Produced by Beau Hill, Out of the Cellar features Ratt's best-known hit, "Round and Round". It also contains other popular songs such as "Wanted Man", "Lack of Communication", and a re-recorded version of "Back for More". The latter song originally appeared on the EP Ratt. "In Your Direction" was a song that Pearcy wrote when the band was still called Mickey Ratt. "I'm Insane" and "Scene of the Crime" were songs Crosby had co-written and performed with his pre-Ratt band, Mac Meda, featuring future Riverdogs vocalist Rob Lamothe. "Wanted Man" was co-written by bassist Joey Cristofanilli, who had briefly substituted for Juan Croucier. Original lyrics for "She Wants Money" and "Lack of Communication" have been posted on Croucier's website.

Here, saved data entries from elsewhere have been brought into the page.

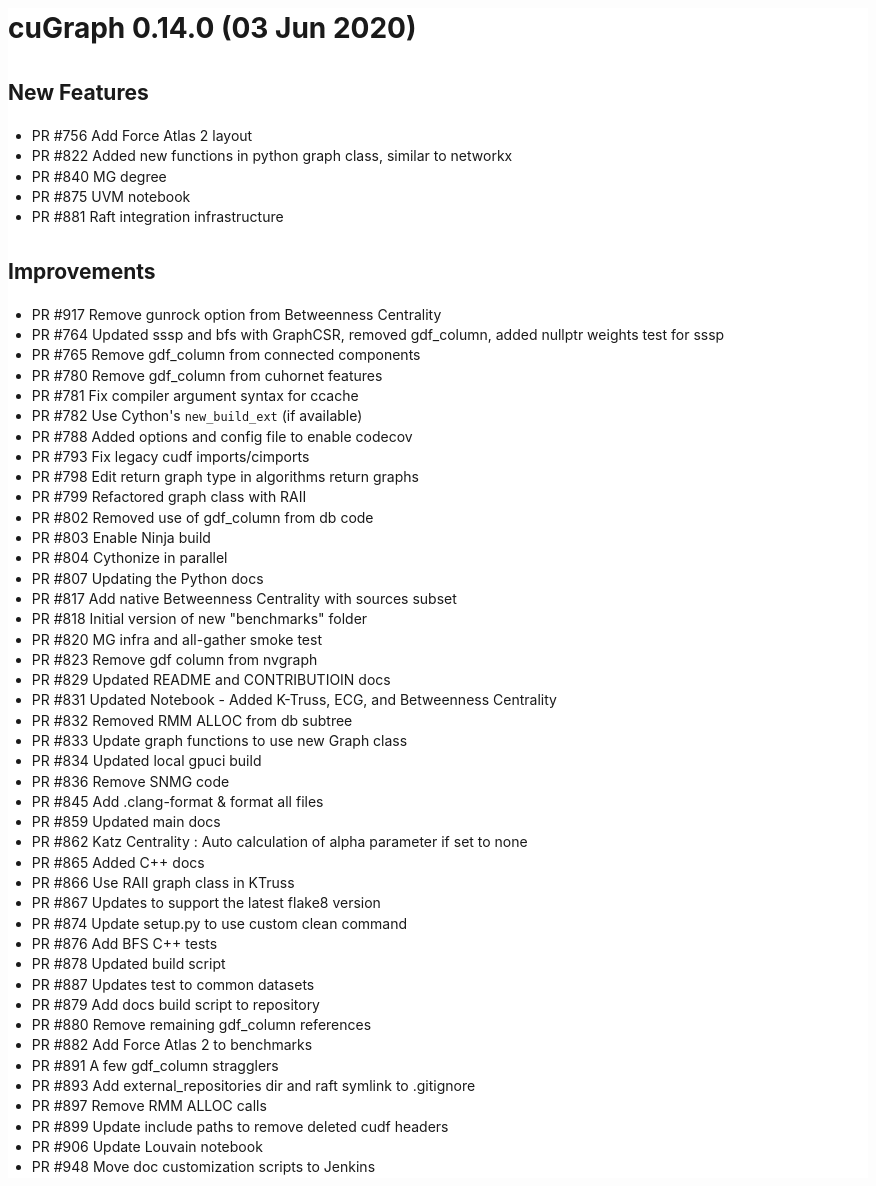 

# cuGraph 0.14.0 (03 Jun 2020)

## New Features
- PR #756 Add Force Atlas 2 layout
- PR #822 Added new functions in python graph class, similar to networkx
- PR #840 MG degree
- PR #875 UVM notebook
- PR #881 Raft integration infrastructure

## Improvements
- PR #917 Remove gunrock option from Betweenness Centrality
- PR #764 Updated sssp and bfs with GraphCSR, removed gdf_column, added nullptr weights test for sssp
- PR #765 Remove gdf_column from connected components
- PR #780 Remove gdf_column from cuhornet features
- PR #781 Fix compiler argument syntax for ccache
- PR #782 Use Cython's `new_build_ext` (if available)
- PR #788 Added options and config file to enable codecov
- PR #793 Fix legacy cudf imports/cimports
- PR #798 Edit return graph type in algorithms return graphs
- PR #799 Refactored graph class with RAII
- PR #802 Removed use of gdf_column from db code
- PR #803 Enable Ninja build
- PR #804 Cythonize in parallel
- PR #807 Updating the Python docs
- PR #817 Add native Betweenness Centrality with sources subset
- PR #818 Initial version of new "benchmarks" folder
- PR #820 MG infra and all-gather smoke test
- PR #823 Remove gdf column from nvgraph
- PR #829 Updated README and CONTRIBUTIOIN docs
- PR #831 Updated Notebook - Added K-Truss, ECG, and Betweenness Centrality
- PR #832 Removed RMM ALLOC from db subtree
- PR #833 Update graph functions to use new Graph class
- PR #834 Updated local gpuci build
- PR #836 Remove SNMG code
- PR #845 Add .clang-format & format all files
- PR #859 Updated main docs
- PR #862 Katz Centrality : Auto calculation of alpha parameter if set to none
- PR #865 Added C++ docs
- PR #866 Use RAII graph class in KTruss
- PR #867 Updates to support the latest flake8 version
- PR #874 Update setup.py to use custom clean command
- PR #876 Add BFS C++ tests
- PR #878 Updated build script
- PR #887 Updates test to common datasets
- PR #879 Add docs build script to repository
- PR #880 Remove remaining gdf_column references
- PR #882 Add Force Atlas 2 to benchmarks
- PR #891 A few gdf_column stragglers
- PR #893 Add external_repositories dir and raft symlink to .gitignore
- PR #897 Remove RMM ALLOC calls
- PR #899 Update include paths to remove deleted cudf headers
- PR #906 Update Louvain notebook
- PR #948 Move doc customization scripts to Jenkins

According to interviews with Hill that were shot for the film Hair I Go Again, Tom Allom was originally slated to produce the record before he was recruited to do it.

The 40th anniversary remaster includes one previously unreleased track, "Reach for the Sky". The song was co-written by Croucier, Pearcy and future Bulletboys frontman Marq Torien. Ratt re-used the title in 1988 for a studio album not including the song.

==Cover art==
The model on the album cover is actress Tawny Kitaen, better known for her appearances in Whitesnake music videos. The long-time girlfriend of Ratt guitarist Robbin Crosby at the time, Kitaen also appeared in the "Back for More" music video.

==Track listing==

Side one
| No. | Title | Writer(s) | Length |
|---|---|---|---|
| 1. | "Wanted Man" | Robbin Crosby; Stephen Pearcy; Joey Cristofanilli; | 3:37 |
| 2. | "You're in Trouble" | Crosby; Warren DeMartini; Juan Croucier; Pearcy; | 3:16 |
| 3. | "Round and Round" | DeMartini; Crosby; Pearcy; | 4:22 |
| 4. | "In Your Direction" | Pearcy | 3:30 |
| 5. | "She Wants Money" | Croucier | 3:04 |

Side two
| No. | Title | Writer(s) | Length |
|---|---|---|---|
| 1. | "Lack of Communication" | Croucier; Pearcy; | 3:52 |
| 2. | "Back for More" | Croucier; Pearcy; | 3:42 |
| 3. | "The Morning After" | DeMartini; Crosby; Pearcy; | 3:30 |
| 4. | "I'm Insane" | Crosby | 2:54 |
| 5. | "Scene of the Crime" | Crosby; Croucier; | 4:54 |
| Total length: |  |  | 37:19 |

40th Anniversary bonus track
| No. | Title | Writer(s) | Length |
|---|---|---|---|
| 11. | "Reach for the Sky" | Marq Torien; Croucier; Pearcy; | 3:26 |
| Total length: |  |  | 40:45 |

==Personnel==
Ratt
- Stephen Pearcy – lead vocals
- Robbin Crosby – guitars, backing vocals
- Warren DeMartini – guitars, backing vocals
- Bobby Blotzer – drums, percussion
- Juan Croucier – bass guitar, backing vocals

Technical
- Beau Hill – producer, engineer
- Jim Faraci – engineer
- Dave Clark – assistant engineer
- Clif Smith – assistant engineer
- Robin Laine – assistant engineer
- Ray Leonard – assistant engineer
- Dennis King – mastering
- Barry Levine – photography
- Tawny Kitaen – cover model
- Bob Defrin – art direction

==Charts==

| Chart (1984) | Peak position |
|---|---|
| Canada Top Albums/CDs (RPM) | 12 |
| US Billboard 200 | 7 |

==Certifications==

| Region | Certification | Certified units/sales |
| Canada (Music Canada) | Platinum | 100,000^{^} |
| Japan (RIAJ) | Gold | 100,000^{^} |
| United States (RIAA) | 3× Platinum | 3,000,000^{^} |
^{^} Shipments figures based on certification alone.